Sunday, December 1, 2013
Would the real Governor step forward, please.
About time this happened. These last two episodes that were focused on him solely felt like a time-out in the progress of the season. I understand why the show did this, but his arc was so quick I could have used more time seeing him portray Brian. Alas, the man is back, in charge, and wanting revenge on everyone.
The episode starts with a back and forth between Meghan and The Governor, and Martinez and The Governor. His initial talks with Martinez are tense and show anger between the two. His talk with Meghan though gets his brain moving towards making the next move in life. This was the first sign that he was back and ready to make moves. After a supply run that some good walker deaths they were back at camp. Martinez made a joke while using the golf clubs from Woodbury about sharing leadership with The Governor. Needless to say The Governor didn’t find it funny and that was all she wrote for Martinez. It was a beautiful death and words will do it no justice. The acting was superb and the scene was great.

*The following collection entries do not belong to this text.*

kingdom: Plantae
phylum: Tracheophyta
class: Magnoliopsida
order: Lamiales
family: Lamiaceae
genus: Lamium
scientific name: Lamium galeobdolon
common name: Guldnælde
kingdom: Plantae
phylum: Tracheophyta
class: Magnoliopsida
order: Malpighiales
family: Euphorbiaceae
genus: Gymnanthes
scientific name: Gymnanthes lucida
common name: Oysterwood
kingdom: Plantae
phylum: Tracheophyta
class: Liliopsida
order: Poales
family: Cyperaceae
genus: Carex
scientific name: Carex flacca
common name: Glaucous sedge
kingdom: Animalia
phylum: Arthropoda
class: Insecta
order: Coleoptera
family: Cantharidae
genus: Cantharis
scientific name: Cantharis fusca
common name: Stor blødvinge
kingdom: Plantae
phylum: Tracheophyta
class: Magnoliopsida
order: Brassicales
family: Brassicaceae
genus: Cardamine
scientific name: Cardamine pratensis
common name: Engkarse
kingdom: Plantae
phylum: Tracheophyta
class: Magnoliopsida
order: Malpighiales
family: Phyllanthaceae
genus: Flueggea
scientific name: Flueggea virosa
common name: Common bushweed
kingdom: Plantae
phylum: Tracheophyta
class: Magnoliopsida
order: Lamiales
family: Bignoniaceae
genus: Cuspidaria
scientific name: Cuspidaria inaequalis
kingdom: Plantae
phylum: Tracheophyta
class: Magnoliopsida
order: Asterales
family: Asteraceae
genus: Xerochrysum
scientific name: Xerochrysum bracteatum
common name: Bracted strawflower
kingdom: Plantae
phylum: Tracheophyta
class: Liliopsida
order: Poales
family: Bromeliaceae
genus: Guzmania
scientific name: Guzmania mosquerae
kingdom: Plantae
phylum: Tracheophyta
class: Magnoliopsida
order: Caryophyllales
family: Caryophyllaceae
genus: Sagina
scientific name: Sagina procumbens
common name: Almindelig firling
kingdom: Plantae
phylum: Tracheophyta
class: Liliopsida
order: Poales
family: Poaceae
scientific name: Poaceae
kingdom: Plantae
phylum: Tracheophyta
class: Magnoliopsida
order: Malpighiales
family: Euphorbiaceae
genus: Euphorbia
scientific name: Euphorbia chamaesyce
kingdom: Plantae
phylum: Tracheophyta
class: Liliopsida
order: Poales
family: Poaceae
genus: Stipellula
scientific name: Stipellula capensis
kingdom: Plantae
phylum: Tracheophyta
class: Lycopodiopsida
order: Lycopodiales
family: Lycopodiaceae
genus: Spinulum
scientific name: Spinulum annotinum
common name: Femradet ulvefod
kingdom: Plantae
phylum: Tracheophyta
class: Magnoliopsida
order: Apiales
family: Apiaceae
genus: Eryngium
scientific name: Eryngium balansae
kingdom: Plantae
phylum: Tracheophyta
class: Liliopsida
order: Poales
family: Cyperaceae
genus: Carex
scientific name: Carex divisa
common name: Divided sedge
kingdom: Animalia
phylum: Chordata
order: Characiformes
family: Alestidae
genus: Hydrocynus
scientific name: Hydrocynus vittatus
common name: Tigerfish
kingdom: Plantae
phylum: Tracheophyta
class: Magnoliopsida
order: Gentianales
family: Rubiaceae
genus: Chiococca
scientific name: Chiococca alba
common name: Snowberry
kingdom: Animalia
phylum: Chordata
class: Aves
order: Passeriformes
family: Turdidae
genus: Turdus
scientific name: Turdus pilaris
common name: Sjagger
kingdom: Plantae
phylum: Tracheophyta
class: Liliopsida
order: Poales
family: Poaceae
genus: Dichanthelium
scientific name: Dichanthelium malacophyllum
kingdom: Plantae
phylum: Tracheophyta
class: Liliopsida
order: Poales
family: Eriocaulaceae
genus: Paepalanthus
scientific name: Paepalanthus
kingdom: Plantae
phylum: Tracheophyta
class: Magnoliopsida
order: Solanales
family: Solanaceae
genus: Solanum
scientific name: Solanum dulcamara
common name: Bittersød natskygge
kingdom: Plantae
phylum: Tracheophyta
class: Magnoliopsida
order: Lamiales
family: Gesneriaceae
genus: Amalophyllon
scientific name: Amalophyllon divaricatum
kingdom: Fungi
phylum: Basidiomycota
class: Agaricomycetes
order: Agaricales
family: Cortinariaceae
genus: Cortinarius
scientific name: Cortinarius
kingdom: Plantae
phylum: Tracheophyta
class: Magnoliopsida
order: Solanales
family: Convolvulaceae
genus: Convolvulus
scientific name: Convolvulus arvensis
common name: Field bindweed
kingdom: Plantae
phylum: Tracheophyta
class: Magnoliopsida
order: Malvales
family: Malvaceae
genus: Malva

The Governor tried to leave before anything else happened. He gathered up his new family, including Tara’s new girl fling, and they all drove out in the middle of the night. Soon enough they were stopped by a slew of walkers stuck in quicksand like mud in the middle of the road. Some great make up work here as the walkers have only been getting better as the season has gone on. Having to go back to the camp, The Governor decides it is time to take charge.
With a brutal death to Pete and a decision to see if he can get Mitch on his side, Pete’s brother, The Governor takes full reign of the camp. The theme again has been can you ever come back from something and still be who you once were. The Governor clearly can go straight back into his all-out crazy mode of controlling everything and being the leader again, despite the look of him not really wanting to take the mantel.
Of course he knows of a place to keep everyone safe and we get a great ending to the episode with him secretly spying on the prison. With a raise of his gun, the episode cuts to black in a great cliff-hanger to the last episode of the year. It seems as if he will do everything in his power to keep Meghan, Tara, and Lily safe. I think the last episode of the year is going to be explosive, exciting, and see many deaths from some of the regulars we have come to know and love.